(Text segment begins)
The Democrats favor welfare, the Republicans favor warfare, and the Libertarians favor none of the above.

The Democrats want to be your mommy, the Republicans want to be your daddy, the Libertarians want to treat you as adults.

The Democrats are always afraid that somewhere, someone is making more money than they are and they want to put a stop to it. The Republicans are worried that someone, somewhere is having more fun than they are. The Libertarians are in favor of both making money and having fun.

Amid the fun and laughter, the candidate moves swiftly to a brief coda. The Libertarians, Marrou says, will be the next major party. We won't win this time around, but we will win sooner or later; the only question is when. Help us, join us, vote for us.

The room explodes in sustained applause. When decorum returns, the candidate takes questions, and the event, if this is possible, becomes even livelier, with the exchanges continuing for an hour and a half until the building closes.

It is a brilliant performance but, I later wonder, of what? Most of the time Marrou is staging an attractive, sharply etched classical-liberal candidacy for high office. Some of the time, however, he's more like a stand-up comic than a constitutional politician, and in such moments his thinking sometimes seems to detach itself from the luminous, rational, moral world of John Locke and Thomas Jefferson, imploding into a nasty mass of opportunistic government bashing and flaky anarchism. On these occasions, Marrou sounds as if he'd say anything if he thought it would lower people's regard for the existing system, and as if he has little idea of or interest in the limited state he'd erect in its place.

The problem here isn't really Marrou's effort to use humor, which, though not always hospitable to precise communication, is a valid means of differentiating himself from Bush and Clinton and conveying his basic message. His funny distinctions among Democrats, Republicans, and Libertarians, for instance, frame good reasons why a voter might decide he's had it with the major parties and cast his vote for Marrou. At another point, the candidate's acid humor neatly limns the "insanity" of a system that simultaneously subsidizes the growing of tobacco and discourages the smoking of tobacco; that stations more troops in Japan, and spends more on the defense of Japan, than the Japanese do; that first armed, then went to war against Saddam Hussein.
(Text segment ends)
■ **Exercise set**:
**a.** Reproduce the passage about Marrou's campaign event word for word, starting at "The Democrats are" and ending at "the building closes.".
**b.** In the passage about Marrou's campaign event, how long did the exchanges during the question session continue?
(Extracted entries begins)
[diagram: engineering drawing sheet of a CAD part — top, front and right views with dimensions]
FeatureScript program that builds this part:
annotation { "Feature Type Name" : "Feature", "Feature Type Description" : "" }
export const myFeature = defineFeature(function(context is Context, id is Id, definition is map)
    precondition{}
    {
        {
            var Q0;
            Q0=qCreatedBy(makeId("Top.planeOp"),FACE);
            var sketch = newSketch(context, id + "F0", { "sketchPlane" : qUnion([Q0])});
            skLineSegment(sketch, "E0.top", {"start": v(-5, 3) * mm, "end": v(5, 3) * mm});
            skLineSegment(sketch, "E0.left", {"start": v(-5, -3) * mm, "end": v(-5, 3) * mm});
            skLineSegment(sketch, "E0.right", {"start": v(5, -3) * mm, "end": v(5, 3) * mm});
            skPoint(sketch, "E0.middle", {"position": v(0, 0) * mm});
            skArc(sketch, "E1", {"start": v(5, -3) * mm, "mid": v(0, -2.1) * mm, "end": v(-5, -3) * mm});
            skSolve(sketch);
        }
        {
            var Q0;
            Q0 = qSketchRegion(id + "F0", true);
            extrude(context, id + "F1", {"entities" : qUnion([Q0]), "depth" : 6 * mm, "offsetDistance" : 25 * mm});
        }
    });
(Extracted entries ends)
■ **Expected responses**:
**a.**
The Democrats are always afraid that somewhere, someone is making more money than they are and they want to put a stop to it. The Republicans are worried that someone, somewhere is having more fun than they are. The Libertarians are in favor of both making money and having fun.

Amid the fun and laughter, the candidate moves swiftly to a brief coda. The Libertarians, Marrou says, will be the next major party. We won't win this time around, but we will win sooner or later; the only question is when. Help us, join us, vote for us.

The room explodes in sustained applause. When decorum returns, the candidate takes questions, and the event, if this is possible, becomes even livelier, with the exchanges continuing for an hour and a half until the building closes.

**b.** They continued for an hour and a half, until the building closed.